Dataset entries:
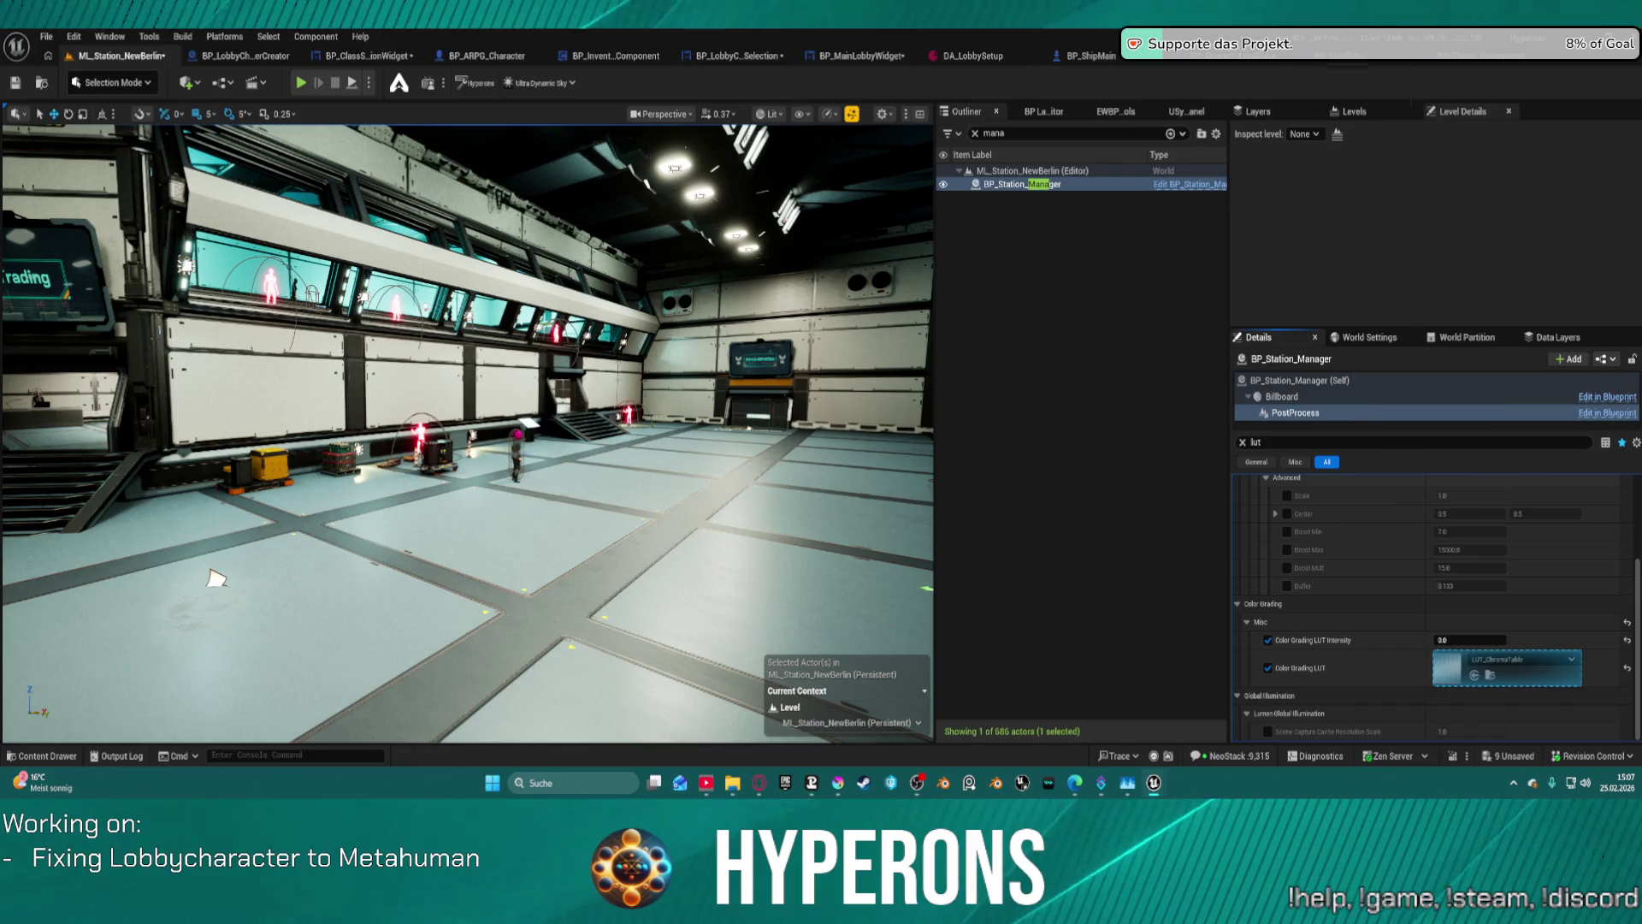
mouse_move(1385, 750)
left_mouse_down()
mouse_move(1442, 741)
mouse_move(1467, 689)
mouse_move(1506, 668)
left_mouse_up()
type("1836")
key("Return")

Action item | Start copying at the line that contains "mouse_move(1467, 689)" and stop after the last line of the records, keeping every line exactly.

Solution for this problem |
mouse_move(1467, 689)
mouse_move(1506, 668)
left_mouse_up()
type("1836")
key("Return")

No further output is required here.